Records from a collection
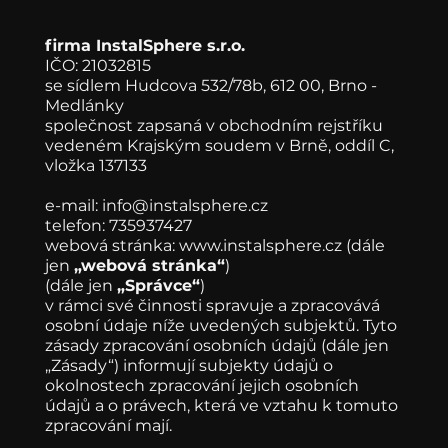
firma InstalSphere s.r.o.
IČO: 21032815
se sídlem Hudcova 532/78b, 612 00, Brno -
Medlánky
společnost zapsaná v obchodním rejstříku
vedeném Krajským soudem v Brně, oddíl C,
vložka 137133
e-mail:
info@instalsphere.cz
telefon: 735937427
webová stránka:
www.instalsphere.cz
(dále
jen
„webová stránka“
)
(dále jen
„Správce“
)
v rámci své činnosti spravuje a zpracovává
osobní údaje níže uvedených subjektů. Tyto
zásady zpracování osobních údajů (dále jen
„Zásady“) informují subjekty údajů o
okolnostech zpracování jejich osobních
údajů a o právech, která ve vztahu k tomuto
zpracování mají.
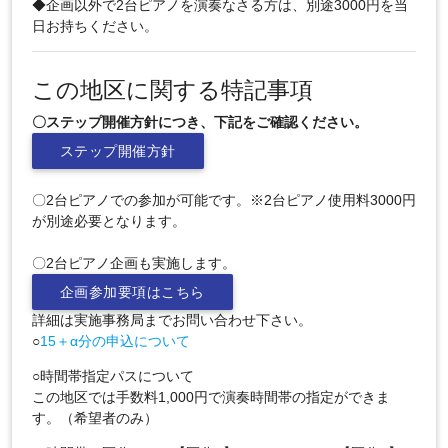
◆企画以外で2台ピアノを演奏なさる方は、別途3000円を当
日お持ちください。
この地区に関する特記事項
〇ステップ開催方針につき、下記をご確認ください。
ステップ開催方針
〇2台ピアノでの参加が可能です。※2台ピアノ使用料3000円
が別途必要となります。
〇2台ピアノ企画も実施します。
企画参加要項はこちら
詳細は実施事務局までお問い合わせ下さい。
○
15＋α分の申込について
○時間帯指定パスについて
この地区では手数料1,000円で演奏時間帯の指定ができま
す。（希望者のみ）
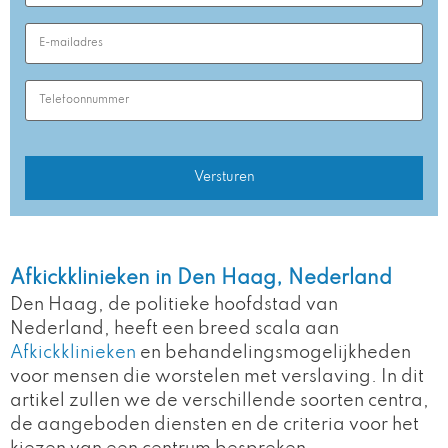
Email
Address
(Required)
Phone
Number
(Required)
Afkickklinieken in Den Haag, Nederland
Den Haag, de politieke hoofdstad van
Nederland, heeft een breed scala aan
Afkickklinieken
en behandelingsmogelijkheden
voor mensen die worstelen met verslaving. In dit
artikel zullen we de verschillende soorten centra,
de aangeboden diensten en de criteria voor het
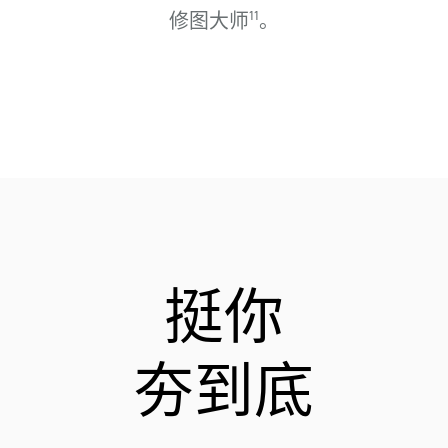
修图大⁠师⁠
。
11
挺你
夯到底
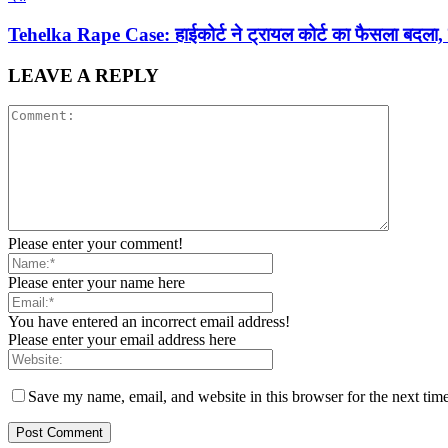
Tehelka Rape Case: हाईकोर्ट ने ट्रायल कोर्ट का फैसला बदला,
LEAVE A REPLY
Please enter your comment!
Please enter your name here
You have entered an incorrect email address!
Please enter your email address here
Save my name, email, and website in this browser for the next tim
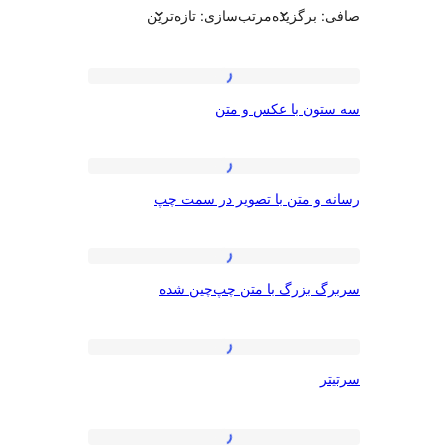
برگزیده
مرتب‌سازی: تازه‌ترین
گوها:
سه
ون با عکس و متن
ستون
ژه
با
عکس
رسانه
و متن با تصویر در سمت چپ
و
و
متن
متن
با
سربرگ
بزرگ با متن چپ‌چین شده
تصویر
بزرگ
در
با
سمت
متن
سرتیتر
چپ
چپ‌چین
شده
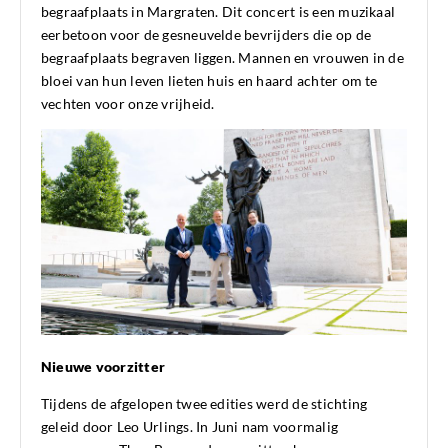
begraafplaats in Margraten. Dit concert is een muzikaal
eerbetoon voor de gesneuvelde bevrijders die op de
begraafplaats begraven liggen. Mannen en vrouwen in de
bloei van hun leven lieten huis en haard achter om te
vechten voor onze vrijheid.
Nieuwe voorzitter
Tijdens de afgelopen twee edities werd de stichting
geleid door Leo Urlings. In Juni nam voormalig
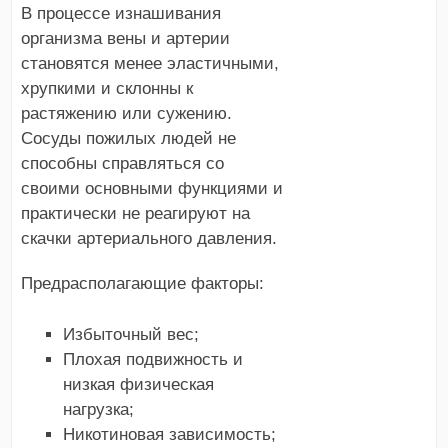
В процессе изнашивания
организма вены и артерии
становятся менее эластичными,
хрупкими и склонны к
растяжению или сужению.
Сосуды пожилых людей не
способны справляться со
своими основными функциями и
практически не реагируют на
скачки артериального давления.
Предрасполагающие факторы:
Избыточный вес;
Плохая подвижность и
низкая физическая
нагрузка;
Никотиновая зависимость;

About this task:
Retype the text of every entry above line for line, and leave the pictures out.

Exercise response:
firma InstalSphere s.r.o.
IČO: 21032815
se sídlem Hudcova 532/78b, 612 00, Brno -
Medlánky
společnost zapsaná v obchodním rejstříku
vedeném Krajským soudem v Brně, oddíl C,
vložka 137133
e-mail:
info@instalsphere.cz
telefon: 735937427
webová stránka:
www.instalsphere.cz
(dále
jen
„webová stránka“
)
(dále jen
„Správce“
)
v rámci své činnosti spravuje a zpracovává
osobní údaje níže uvedených subjektů. Tyto
zásady zpracování osobních údajů (dále jen
„Zásady“) informují subjekty údajů o
okolnostech zpracování jejich osobních
údajů a o právech, která ve vztahu k tomuto
zpracování mají.
◆企画以外で2台ピアノを演奏なさる方は、別途3000円を当
日お持ちください。
この地区に関する特記事項
〇ステップ開催方針につき、下記をご確認ください。
ステップ開催方針
〇2台ピアノでの参加が可能です。※2台ピアノ使用料3000円
が別途必要となります。
〇2台ピアノ企画も実施します。
企画参加要項はこちら
詳細は実施事務局までお問い合わせ下さい。
○
15＋α分の申込について
○時間帯指定パスについて
この地区では手数料1,000円で演奏時間帯の指定ができま
す。（希望者のみ）
Email
Address
(Required)
Phone
Number
(Required)
Afkickklinieken in Den Haag, Nederland
Den Haag, de politieke hoofdstad van
Nederland, heeft een breed scala aan
Afkickklinieken
en behandelingsmogelijkheden
voor mensen die worstelen met verslaving. In dit
artikel zullen we de verschillende soorten centra,
de aangeboden diensten en de criteria voor het
修图大⁠师⁠
。
11
挺你
夯到底
Tehelka Rape Case: हाईकोर्ट ने ट्रायल कोर्ट का फैसला बदला,
LEAVE A REPLY
Please enter your comment!
Please enter your name here
You have entered an incorrect email address!
Please enter your email address here
Save my name, email, and website in this browser for the next tim
برگزیده
مرتب‌سازی: تازه‌ترین
گوها:
سه
ون با عکس و متن
ستون
ژه
با
عکس
رسانه
و متن با تصویر در سمت چپ
و
و
متن
متن
با
سربرگ
بزرگ با متن چپ‌چین شده
تصویر
بزرگ
در
با
سمت
متن
سرتیتر
چپ
چپ‌چین
شده
begraafplaats in Margraten. Dit concert is een muzikaal
eerbetoon voor de gesneuvelde bevrijders die op de
begraafplaats begraven liggen. Mannen en vrouwen in de
bloei van hun leven lieten huis en haard achter om te
vechten voor onze vrijheid.
Nieuwe voorzitter
Tijdens de afgelopen twee edities werd de stichting
geleid door Leo Urlings. In Juni nam voormalig
В процессе изнашивания
организма вены и артерии
становятся менее эластичными,
хрупкими и склонны к
растяжению или сужению.
Сосуды пожилых людей не
способны справляться со
своими основными функциями и
практически не реагируют на
скачки артериального давления.
Предрасполагающие факторы:
Избыточный вес;
Плохая подвижность и
низкая физическая
нагрузка;
Никотиновая зависимость;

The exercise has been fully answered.